American Family Insurance agent Jeff O’Donnell of Hastings, Neb.stays close to him roots, hunting with a flintlock and wearing period clothing. (AP Photo/The Hastings Tribune, Amy Roh)
Nebraska hunter goes back in time; hunts with flintlock
March 17, 2013 at 04:59 PM
The Associated Press
The American Family Insurance agent, 60, has written nine books on the subject.
As a boy, O'Donnell loved to play cowboys and Indians with his friends and watch western TV shows.
"All my buddies ... we were all the same," he said.
About a year ago he became interested in switching from a high-powered rifle for hunting to "the old ways," with a custom-made flintlock rifle.
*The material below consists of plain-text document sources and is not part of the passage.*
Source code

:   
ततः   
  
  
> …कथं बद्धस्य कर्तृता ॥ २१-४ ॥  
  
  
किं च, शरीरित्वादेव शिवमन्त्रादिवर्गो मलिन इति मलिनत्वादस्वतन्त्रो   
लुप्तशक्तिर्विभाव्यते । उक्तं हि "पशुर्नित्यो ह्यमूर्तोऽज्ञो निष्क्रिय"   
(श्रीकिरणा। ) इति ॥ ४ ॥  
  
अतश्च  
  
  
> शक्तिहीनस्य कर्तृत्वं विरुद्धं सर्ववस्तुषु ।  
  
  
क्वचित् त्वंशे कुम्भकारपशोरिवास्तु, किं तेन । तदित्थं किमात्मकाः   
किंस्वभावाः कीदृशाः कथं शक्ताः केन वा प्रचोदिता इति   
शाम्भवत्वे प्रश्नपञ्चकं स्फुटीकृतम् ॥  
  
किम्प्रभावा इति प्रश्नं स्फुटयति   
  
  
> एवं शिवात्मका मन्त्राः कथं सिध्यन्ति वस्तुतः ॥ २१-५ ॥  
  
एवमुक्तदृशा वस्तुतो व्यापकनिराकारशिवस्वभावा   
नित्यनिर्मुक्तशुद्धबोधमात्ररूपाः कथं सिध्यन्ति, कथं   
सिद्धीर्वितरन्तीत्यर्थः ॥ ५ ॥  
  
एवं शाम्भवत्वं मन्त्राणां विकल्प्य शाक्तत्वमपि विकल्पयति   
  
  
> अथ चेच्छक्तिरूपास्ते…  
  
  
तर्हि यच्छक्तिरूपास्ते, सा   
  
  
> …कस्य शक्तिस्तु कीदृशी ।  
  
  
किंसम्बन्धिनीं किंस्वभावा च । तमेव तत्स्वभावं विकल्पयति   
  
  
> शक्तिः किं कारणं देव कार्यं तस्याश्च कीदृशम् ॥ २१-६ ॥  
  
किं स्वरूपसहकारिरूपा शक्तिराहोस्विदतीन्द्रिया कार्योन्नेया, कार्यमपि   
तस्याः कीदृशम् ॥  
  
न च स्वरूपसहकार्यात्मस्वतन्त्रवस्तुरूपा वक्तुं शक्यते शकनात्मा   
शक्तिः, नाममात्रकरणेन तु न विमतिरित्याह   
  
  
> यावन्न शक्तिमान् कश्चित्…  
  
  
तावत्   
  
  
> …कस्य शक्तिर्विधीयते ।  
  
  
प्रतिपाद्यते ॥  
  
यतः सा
He said the gun was most common from the 1750s to the 1780s.
"For me and my life, that's more exciting to me than going out in the modern way and doing things," he said. Hunting with a flintlock rifle requires the shooter to be extremely close to prey. O'Donnell said a high-powered rifle is accurate from 250-300 yards, but a flintlock rifle has a range of about 100 yards.
"You're limited by range and to one shot," he said. "You don't have time for another shot."
This anachronistic approach to hunting includes clothing. O'Donnell wears a deer skin shirt and pants, beaver skin gloves and fur-lined, knee-high moccasins.
"I don't know how they did it, to be honest with you," he said. "I don't know how they were out in the cold and the snow and everything else. They were tougher than I am."
He wears a hat made from a red fox fur to keep his head warm.
"Actually, that works pretty good," he said. "That's not bad."
Since making the leap to centuries-old technology and clothing styles, O'Donnell began practicing his shooting skills to attend a rendezvous. A rendezvous was a gathering in the early 19th century when trappers would meet en masse and exchange pelts with traders for needed goods such as gunpowder, lead, sugar and coffee.
Today there are living-history rendezvous events. All goods and activities there must be authentic to the frontier period. Skills competitions, such as pistol and rifle shooting and tomahawk throwing, also occur there.
O'Donnell sees the hobby as a way to escape modern conveniences.
"It's the challenge of trying to do the things they did with the same equipment," he said.
He went to his first rendezvous, the Frozen Butt Rendezvous in Marysville, Kan., about a month ago. He participated in several of the skills competitions. There were more than 80 shooters and about120 people altogether there, O'Donnell said.
"I prepared all last year, because there's a lot to learn about this stuff," he said. "The learning curve is unbelievable."
O'Donnell was on the Hastings Board of Education for about 15 years. He made a lot of presentations at schools about the Old West then.
"The kids don't have a clue, to be honest with you, what it was," he said.